**Work to be completed**.
Write the data out again, matching every line exactly.

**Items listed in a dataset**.
>>>

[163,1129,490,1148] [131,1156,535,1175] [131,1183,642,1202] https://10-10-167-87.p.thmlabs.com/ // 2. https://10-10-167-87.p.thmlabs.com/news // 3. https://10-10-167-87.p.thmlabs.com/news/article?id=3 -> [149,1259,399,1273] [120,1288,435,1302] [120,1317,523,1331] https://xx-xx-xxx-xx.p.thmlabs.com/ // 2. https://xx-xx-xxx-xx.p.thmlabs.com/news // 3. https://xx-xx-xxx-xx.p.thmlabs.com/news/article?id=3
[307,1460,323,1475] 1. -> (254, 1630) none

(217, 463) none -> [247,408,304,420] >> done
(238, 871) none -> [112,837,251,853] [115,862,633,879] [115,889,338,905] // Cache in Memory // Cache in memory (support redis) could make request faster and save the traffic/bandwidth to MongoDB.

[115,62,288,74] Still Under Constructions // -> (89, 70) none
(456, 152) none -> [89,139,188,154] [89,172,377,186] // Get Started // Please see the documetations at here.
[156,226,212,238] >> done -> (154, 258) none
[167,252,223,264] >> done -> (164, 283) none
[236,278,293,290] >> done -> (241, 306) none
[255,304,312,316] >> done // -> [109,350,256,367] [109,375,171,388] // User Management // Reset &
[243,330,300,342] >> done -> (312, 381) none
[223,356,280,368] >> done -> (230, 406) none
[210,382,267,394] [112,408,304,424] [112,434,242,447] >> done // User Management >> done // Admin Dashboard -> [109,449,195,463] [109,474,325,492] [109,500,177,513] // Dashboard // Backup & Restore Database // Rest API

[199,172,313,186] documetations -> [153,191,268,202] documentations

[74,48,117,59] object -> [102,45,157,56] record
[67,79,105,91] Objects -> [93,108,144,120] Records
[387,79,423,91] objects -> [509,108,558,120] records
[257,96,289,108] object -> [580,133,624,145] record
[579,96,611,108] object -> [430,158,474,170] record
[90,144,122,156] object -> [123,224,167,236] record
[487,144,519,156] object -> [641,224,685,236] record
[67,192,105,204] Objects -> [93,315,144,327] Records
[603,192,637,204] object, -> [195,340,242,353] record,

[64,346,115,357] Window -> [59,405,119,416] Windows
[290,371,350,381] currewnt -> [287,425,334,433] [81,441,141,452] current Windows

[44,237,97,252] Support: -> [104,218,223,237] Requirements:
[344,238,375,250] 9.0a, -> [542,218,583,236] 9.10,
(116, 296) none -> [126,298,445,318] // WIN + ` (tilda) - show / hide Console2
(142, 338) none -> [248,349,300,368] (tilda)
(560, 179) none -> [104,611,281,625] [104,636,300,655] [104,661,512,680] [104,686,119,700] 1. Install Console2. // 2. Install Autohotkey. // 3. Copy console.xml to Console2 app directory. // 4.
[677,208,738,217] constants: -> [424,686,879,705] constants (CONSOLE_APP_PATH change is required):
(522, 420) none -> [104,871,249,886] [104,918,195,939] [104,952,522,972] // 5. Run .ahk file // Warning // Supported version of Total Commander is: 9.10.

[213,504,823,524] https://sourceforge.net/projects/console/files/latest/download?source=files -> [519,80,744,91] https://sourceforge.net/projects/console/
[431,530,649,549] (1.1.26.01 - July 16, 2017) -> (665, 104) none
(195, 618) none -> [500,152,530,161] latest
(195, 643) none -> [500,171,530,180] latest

<<<

**Completed exercise**.
[163,1129,490,1148] [131,1156,535,1175] [131,1183,642,1202] https://10-10-167-87.p.thmlabs.com/ // 2. https://10-10-167-87.p.thmlabs.com/news // 3. https://10-10-167-87.p.thmlabs.com/news/article?id=3 -> [149,1259,399,1273] [120,1288,435,1302] [120,1317,523,1331] https://xx-xx-xxx-xx.p.thmlabs.com/ // 2. https://xx-xx-xxx-xx.p.thmlabs.com/news // 3. https://xx-xx-xxx-xx.p.thmlabs.com/news/article?id=3
[307,1460,323,1475] 1. -> (254, 1630) none

(217, 463) none -> [247,408,304,420] >> done
(238, 871) none -> [112,837,251,853] [115,862,633,879] [115,889,338,905] // Cache in Memory // Cache in memory (support redis) could make request faster and save the traffic/bandwidth to MongoDB.

[115,62,288,74] Still Under Constructions // -> (89, 70) none
(456, 152) none -> [89,139,188,154] [89,172,377,186] // Get Started // Please see the documetations at here.
[156,226,212,238] >> done -> (154, 258) none
[167,252,223,264] >> done -> (164, 283) none
[236,278,293,290] >> done -> (241, 306) none
[255,304,312,316] >> done // -> [109,350,256,367] [109,375,171,388] // User Management // Reset &
[243,330,300,342] >> done -> (312, 381) none
[223,356,280,368] >> done -> (230, 406) none
[210,382,267,394] [112,408,304,424] [112,434,242,447] >> done // User Management >> done // Admin Dashboard -> [109,449,195,463] [109,474,325,492] [109,500,177,513] // Dashboard // Backup & Restore Database // Rest API

[199,172,313,186] documetations -> [153,191,268,202] documentations

[74,48,117,59] object -> [102,45,157,56] record
[67,79,105,91] Objects -> [93,108,144,120] Records
[387,79,423,91] objects -> [509,108,558,120] records
[257,96,289,108] object -> [580,133,624,145] record
[579,96,611,108] object -> [430,158,474,170] record
[90,144,122,156] object -> [123,224,167,236] record
[487,144,519,156] object -> [641,224,685,236] record
[67,192,105,204] Objects -> [93,315,144,327] Records
[603,192,637,204] object, -> [195,340,242,353] record,

[64,346,115,357] Window -> [59,405,119,416] Windows
[290,371,350,381] currewnt -> [287,425,334,433] [81,441,141,452] current Windows

[44,237,97,252] Support: -> [104,218,223,237] Requirements:
[344,238,375,250] 9.0a, -> [542,218,583,236] 9.10,
(116, 296) none -> [126,298,445,318] // WIN + ` (tilda) - show / hide Console2
(142, 338) none -> [248,349,300,368] (tilda)
(560, 179) none -> [104,611,281,625] [104,636,300,655] [104,661,512,680] [104,686,119,700] 1. Install Console2. // 2. Install Autohotkey. // 3. Copy console.xml to Console2 app directory. // 4.
[677,208,738,217] constants: -> [424,686,879,705] constants (CONSOLE_APP_PATH change is required):
(522, 420) none -> [104,871,249,886] [104,918,195,939] [104,952,522,972] // 5. Run .ahk file // Warning // Supported version of Total Commander is: 9.10.

[213,504,823,524] https://sourceforge.net/projects/console/files/latest/download?source=files -> [519,80,744,91] https://sourceforge.net/projects/console/
[431,530,649,549] (1.1.26.01 - July 16, 2017) -> (665, 104) none
(195, 618) none -> [500,152,530,161] latest
(195, 643) none -> [500,171,530,180] latest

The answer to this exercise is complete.